🤖 AI Summary
This study addresses the limited field of view in conventional color fundus photography for automated screening of diabetic retinopathy (DR) and diabetic macular edema (DME) by systematically evaluating Vision Transformers (ViTs) and foundation models on ultra-widefield (UWF) retinal imaging for the first time. The authors propose a feature-level fusion strategy that integrates spatial-domain (RGB) and frequency-domain representations, enhanced with Grad-CAM to improve model interpretability. The approach demonstrates consistently strong performance across three critical tasks: image quality assessment, referable DR detection, and DME identification. Extensive experiments on the UWF4DR Challenge dataset validate the method’s effectiveness and competitiveness, highlighting the innovative potential of frequency-domain modeling and advanced deep learning architectures in UWF-based retinal analysis.
📝 Abstract
Diabetic retinopathy (DR) and diabetic macular edema (DME) are leading causes of preventable blindness among working-age adults.
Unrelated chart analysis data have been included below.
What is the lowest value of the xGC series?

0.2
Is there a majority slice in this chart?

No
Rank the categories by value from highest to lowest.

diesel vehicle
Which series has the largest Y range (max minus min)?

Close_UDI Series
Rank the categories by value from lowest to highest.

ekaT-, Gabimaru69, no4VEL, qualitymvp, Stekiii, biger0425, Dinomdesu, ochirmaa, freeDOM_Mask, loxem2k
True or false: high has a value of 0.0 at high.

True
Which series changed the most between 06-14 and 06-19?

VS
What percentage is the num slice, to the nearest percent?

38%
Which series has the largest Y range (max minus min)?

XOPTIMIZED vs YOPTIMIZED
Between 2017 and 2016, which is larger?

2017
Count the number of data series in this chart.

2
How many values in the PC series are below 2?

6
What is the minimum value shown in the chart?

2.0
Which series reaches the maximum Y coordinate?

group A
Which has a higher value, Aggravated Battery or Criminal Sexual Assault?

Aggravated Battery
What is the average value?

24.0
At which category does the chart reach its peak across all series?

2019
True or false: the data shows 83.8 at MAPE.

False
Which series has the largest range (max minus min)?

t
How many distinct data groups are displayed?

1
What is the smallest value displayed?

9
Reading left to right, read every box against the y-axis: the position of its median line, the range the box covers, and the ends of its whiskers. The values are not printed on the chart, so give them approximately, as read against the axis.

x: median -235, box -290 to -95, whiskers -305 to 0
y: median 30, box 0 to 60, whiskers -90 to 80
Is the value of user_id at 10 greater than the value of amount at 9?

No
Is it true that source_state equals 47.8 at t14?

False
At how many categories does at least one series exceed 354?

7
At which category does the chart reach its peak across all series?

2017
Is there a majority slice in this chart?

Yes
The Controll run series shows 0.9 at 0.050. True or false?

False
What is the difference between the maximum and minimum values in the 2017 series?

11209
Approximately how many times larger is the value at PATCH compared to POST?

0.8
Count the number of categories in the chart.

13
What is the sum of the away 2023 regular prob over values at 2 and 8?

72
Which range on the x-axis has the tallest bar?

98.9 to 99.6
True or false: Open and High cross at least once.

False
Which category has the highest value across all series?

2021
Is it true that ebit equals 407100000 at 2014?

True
Traditional approaches in the literature focus on standard color fundus photography (CFP) for the detection of these conditions. Nevertheless, recent ultra-widefield imaging (UWF) offers a significantly wider field of view in comparison to CFP. Motivated by this, the present study explores state-of-the-art deep learning (DL) methods and UWF imaging on three clinically relevant tasks: i) image quality assessment for UWF, ii) identification of referable diabetic retinopathy (RDR), and iii) identification of DME. Using the publicly available UWF4DR Challenge dataset, released as part of the MICCAI 2024 conference, we benchmark DL models in the spatial (RGB) and frequency domains, including popular convolutional neural networks (CNNs) as well as recent vision transformers (ViTs) and foundation models. In addition, we explore a final feature-level fusion to increase robustness. Finally, we also analyze the decisions of the DL models using Grad-CAM, increasing the explainability. Our proposal achieves consistently strong performance across all architectures, underscoring the competitiveness of emerging ViTs and foundation models and the promise of feature-level fusion and frequency-domain representations for UWF analysis.